Computers can perform integer arithmetic faster than they can do floating-point arithmetic. Fortunately, floating-point processors have been built into CPUs for many years now, so the difference in performance is not nearly as significant as it once was. The following loop was written just as a simple example, first using integer arithmetic:

int nValue1 = 1, nValue2 = 2, nValue3 = 2;
for (int i = 0; i < 1000000000; i++)
{
    int nAverage = (nValue1 + nValue2 + nValue3) / 3;
}

This loop took about 5 seconds to execute. Execute the same loop in floating-point arithmetic:

double dValue1 = 1, dValue2 = 2, dValue3 = 2;
for (int i = 0; i < 1000000000; i++)
{
    double dAverage = (dValue1 + dValue2 + dValue3) / 3.0;
}

This look took about 21 seconds to execute. Calculating an average 1 billion times in a little over 20 seconds ain’t shabby, but it’s still four times slower than the processing time for its integer equivalent.

The double variable consumes more memory

On a PC or Macintosh, an int consumes 4 bytes, whereas a double takes up 8 bytes. That doesn’t sound like much — and, in fact, it isn’t — but if you had a few million of these things to keep in memory . . . well, it still wouldn’t be much. But if you had a few hundred million, then the difference would be considerable.

This is another way of saying that unless you need to store a heck of a lot of objects, don’t worry about the difference in memory taken by one type versus another. Instead, pick the variable type that meets your needs.

If you do just happen to be programming an application that needs (say) to manipulate the age of every human being on the planet at the same time, then you may want to lean toward the smaller int because it consumes less memory. (Do you do that sort of thing often?)

Loss of accuracy with double

A double variable has about 16 significant digits of accuracy. Consider that a mathematician would express the number 1/3 as 0.333. . ., where the ellipses indicate that the threes go on forever. The concept of an infinite series makes sense in mathematics, but not in computing.

A computer only has a finite amount of memory and a finite amount of accuracy. Therefore it has to round off, which results in a tiny (but real) error.
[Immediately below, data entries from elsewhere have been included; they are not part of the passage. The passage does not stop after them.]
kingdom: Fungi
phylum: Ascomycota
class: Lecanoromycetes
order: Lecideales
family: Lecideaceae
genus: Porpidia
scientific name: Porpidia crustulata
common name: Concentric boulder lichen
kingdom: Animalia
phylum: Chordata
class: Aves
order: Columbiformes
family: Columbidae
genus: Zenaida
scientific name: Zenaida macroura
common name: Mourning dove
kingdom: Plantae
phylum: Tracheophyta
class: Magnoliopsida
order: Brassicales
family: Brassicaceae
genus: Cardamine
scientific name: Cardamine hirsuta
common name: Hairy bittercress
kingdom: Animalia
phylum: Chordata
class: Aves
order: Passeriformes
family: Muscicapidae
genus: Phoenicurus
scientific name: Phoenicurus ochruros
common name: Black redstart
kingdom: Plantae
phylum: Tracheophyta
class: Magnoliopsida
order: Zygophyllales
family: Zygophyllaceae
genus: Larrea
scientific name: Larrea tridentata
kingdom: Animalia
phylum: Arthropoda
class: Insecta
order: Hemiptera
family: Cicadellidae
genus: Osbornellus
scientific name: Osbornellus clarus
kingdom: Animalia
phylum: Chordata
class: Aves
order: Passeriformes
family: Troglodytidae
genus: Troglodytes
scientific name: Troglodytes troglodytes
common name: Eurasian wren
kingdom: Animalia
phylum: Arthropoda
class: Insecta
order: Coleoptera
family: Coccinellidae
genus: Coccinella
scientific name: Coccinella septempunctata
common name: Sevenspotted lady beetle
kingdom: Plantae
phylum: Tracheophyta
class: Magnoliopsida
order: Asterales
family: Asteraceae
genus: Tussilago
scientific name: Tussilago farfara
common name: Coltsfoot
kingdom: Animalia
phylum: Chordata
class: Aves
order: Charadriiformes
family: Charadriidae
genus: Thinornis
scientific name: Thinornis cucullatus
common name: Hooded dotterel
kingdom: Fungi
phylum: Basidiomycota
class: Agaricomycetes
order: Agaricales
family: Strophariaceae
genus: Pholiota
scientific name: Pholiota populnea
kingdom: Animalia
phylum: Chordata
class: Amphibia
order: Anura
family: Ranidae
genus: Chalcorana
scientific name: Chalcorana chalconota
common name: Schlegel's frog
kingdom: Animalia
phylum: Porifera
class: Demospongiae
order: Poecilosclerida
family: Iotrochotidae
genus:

C++ can correct for round-off error in a lot of cases. For example, on output if a variable is 0.99999999999999, C++ will just assume that it’s really 1.0 and display it accordingly. However, C++ can’t correct for all floating-point round-off errors, so you need to be careful. For example, you can’t be sure that 1/3 + 1/3 + 1/3 is equal to 1.0:

double d1 = 23.0;
double d2 = d1 / 7.0;
if (d1 == (d2 * 7.0))
{
    cout << "Did we get here?" << endl;
}

You might think that this code snippet would always display the “Did we get here?” string, but surprisingly it does not. The problem is that 23 divided by 7 cannot be expressed exactly in a floating-point number. Something is lost. Thus d2 * 7 is very close to 23, but is not exactly equal.

Rather than looking for exact equality between two floating-point numbers, you should be asking, “Is d2 * 7 vanishingly close to d1 in value?” You can do that as follows:

double d1 = 23.0;
double d2 = d1 / 7.0;
// Is d2 * 7.0 within delta of d1?
double difference = (d2 * 7.0) - d1;
double delta = 0.00001;
if (difference < delta && difference > -delta)
{
    cout << "Did we get here?" << endl;
}

This code snippet calculates the difference between d1 and d2 * 7.0. If this difference is less than some small delta, the code calls it a day and says that d1 and d2 * 7 are essentially equal.

Not-so-limited range of double

The largest number that a double can store is roughly 10 to the 38th power. That’s a 1 with 38 zeroes after it; that eats the puny 2 billion maximum size for an int for breakfast. That’s even more than the national debt (at least, at the time of this writing). There are probably applications where 38 zeroes aren’t enough.

Remember that only the first 16 digits are significant. The remaining 22 digits are noise, having already succumbed to standard floating-point round-off error.